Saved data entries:
[Start of Attachment]

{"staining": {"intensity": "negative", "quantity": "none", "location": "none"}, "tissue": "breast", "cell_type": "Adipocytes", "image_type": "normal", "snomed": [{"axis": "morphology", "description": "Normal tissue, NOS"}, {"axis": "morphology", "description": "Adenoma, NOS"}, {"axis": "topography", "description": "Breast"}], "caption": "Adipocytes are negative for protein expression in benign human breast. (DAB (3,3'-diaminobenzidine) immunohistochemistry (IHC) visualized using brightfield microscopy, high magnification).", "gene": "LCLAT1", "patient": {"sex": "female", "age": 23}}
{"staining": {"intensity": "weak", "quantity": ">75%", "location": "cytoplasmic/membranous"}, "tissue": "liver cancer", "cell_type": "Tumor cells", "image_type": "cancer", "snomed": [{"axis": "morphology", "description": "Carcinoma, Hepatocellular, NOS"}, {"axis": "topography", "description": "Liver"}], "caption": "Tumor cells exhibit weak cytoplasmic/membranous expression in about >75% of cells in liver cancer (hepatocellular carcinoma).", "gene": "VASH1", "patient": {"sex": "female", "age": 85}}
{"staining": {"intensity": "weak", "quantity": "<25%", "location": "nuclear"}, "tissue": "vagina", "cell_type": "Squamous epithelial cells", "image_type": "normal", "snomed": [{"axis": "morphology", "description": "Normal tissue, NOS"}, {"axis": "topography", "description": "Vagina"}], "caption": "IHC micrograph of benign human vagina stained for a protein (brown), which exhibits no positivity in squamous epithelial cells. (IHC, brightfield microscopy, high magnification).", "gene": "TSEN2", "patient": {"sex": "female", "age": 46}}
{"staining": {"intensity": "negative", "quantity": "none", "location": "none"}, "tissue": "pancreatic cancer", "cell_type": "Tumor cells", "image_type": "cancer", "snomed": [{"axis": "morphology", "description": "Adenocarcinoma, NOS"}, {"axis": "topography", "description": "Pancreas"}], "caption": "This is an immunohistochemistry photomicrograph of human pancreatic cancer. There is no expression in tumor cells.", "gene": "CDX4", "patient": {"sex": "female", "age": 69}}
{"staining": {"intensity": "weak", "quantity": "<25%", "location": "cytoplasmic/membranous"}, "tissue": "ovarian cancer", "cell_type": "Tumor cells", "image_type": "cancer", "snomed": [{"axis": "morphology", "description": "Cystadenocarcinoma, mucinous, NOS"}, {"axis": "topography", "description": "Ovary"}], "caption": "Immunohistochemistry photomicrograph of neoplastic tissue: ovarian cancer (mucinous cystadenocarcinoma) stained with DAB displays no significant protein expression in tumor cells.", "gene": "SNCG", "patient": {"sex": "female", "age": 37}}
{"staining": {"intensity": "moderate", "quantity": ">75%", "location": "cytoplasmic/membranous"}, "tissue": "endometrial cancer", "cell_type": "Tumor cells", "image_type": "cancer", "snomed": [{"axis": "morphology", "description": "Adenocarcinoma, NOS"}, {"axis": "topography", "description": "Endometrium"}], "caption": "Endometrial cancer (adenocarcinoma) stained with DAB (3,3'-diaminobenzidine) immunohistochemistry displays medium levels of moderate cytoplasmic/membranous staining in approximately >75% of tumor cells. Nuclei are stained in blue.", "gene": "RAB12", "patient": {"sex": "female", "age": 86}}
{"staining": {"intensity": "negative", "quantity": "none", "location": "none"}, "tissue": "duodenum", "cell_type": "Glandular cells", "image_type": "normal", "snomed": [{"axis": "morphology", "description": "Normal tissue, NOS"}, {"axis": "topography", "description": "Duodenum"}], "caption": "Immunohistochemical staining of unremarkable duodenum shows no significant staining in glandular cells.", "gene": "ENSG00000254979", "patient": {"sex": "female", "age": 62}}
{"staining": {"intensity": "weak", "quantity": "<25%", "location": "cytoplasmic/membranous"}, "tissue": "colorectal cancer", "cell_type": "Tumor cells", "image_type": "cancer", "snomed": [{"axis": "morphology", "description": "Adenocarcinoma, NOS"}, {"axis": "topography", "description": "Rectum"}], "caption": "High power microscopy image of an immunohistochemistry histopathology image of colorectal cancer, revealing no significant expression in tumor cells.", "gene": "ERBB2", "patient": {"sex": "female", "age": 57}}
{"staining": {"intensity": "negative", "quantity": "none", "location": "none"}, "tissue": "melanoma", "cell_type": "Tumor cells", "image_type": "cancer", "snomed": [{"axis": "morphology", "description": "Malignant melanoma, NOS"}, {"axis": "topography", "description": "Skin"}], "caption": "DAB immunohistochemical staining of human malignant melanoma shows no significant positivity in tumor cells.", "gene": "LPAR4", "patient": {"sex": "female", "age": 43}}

[End of Attachment]

» **EXERCISE GOAL**
Would you please repeat exactly the lines above, starting at the line with "micrograph of benign" and stopping at the line with "is an immunohistochemistry", both included?

» **EXERCISE RESULT**
{"staining": {"intensity": "weak", "quantity": "<25%", "location": "nuclear"}, "tissue": "vagina", "cell_type": "Squamous epithelial cells", "image_type": "normal", "snomed": [{"axis": "morphology", "description": "Normal tissue, NOS"}, {"axis": "topography", "description": "Vagina"}], "caption": "IHC micrograph of benign human vagina stained for a protein (brown), which exhibits no positivity in squamous epithelial cells. (IHC, brightfield microscopy, high magnification).", "gene": "TSEN2", "patient": {"sex": "female", "age": 46}}
{"staining": {"intensity": "negative", "quantity": "none", "location": "none"}, "tissue": "pancreatic cancer", "cell_type": "Tumor cells", "image_type": "cancer", "snomed": [{"axis": "morphology", "description": "Adenocarcinoma, NOS"}, {"axis": "topography", "description": "Pancreas"}], "caption": "This is an immunohistochemistry photomicrograph of human pancreatic cancer. There is no expression in tumor cells.", "gene": "CDX4", "patient": {"sex": "female", "age": 69}}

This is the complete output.